SUPPLIED MATERIAL:
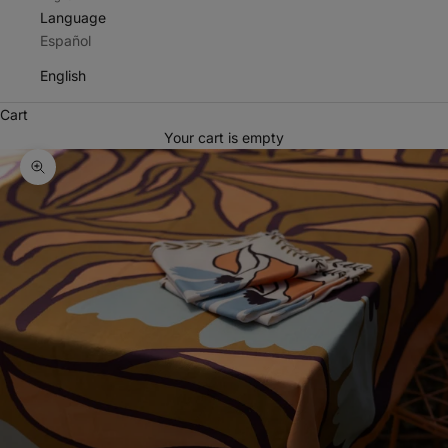
Language
Español
English
Cart
Your cart is empty
Zoom picture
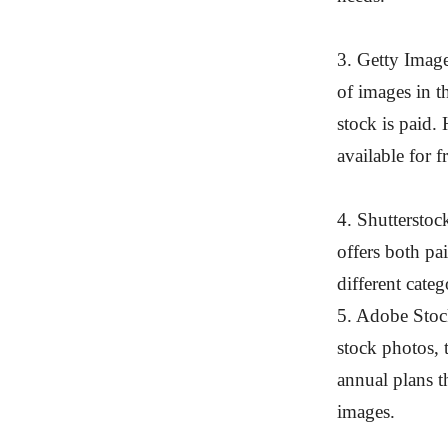
3. Getty Imag
of images in t
stock is paid.
available for f
4. Shutterstoc
offers both pa
different categ
5. Adobe Stock
stock photos, 
annual plans 
images.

TO DO:
With the line containing "of images in t" as the first and the final line of the records as the last, copy that span exactly and nothing more.

OUTPUT BELOW:
of images in t
stock is paid.
available for f
4. Shutterstoc
offers both pa
different categ
5. Adobe Stock
stock photos, 
annual plans 
images.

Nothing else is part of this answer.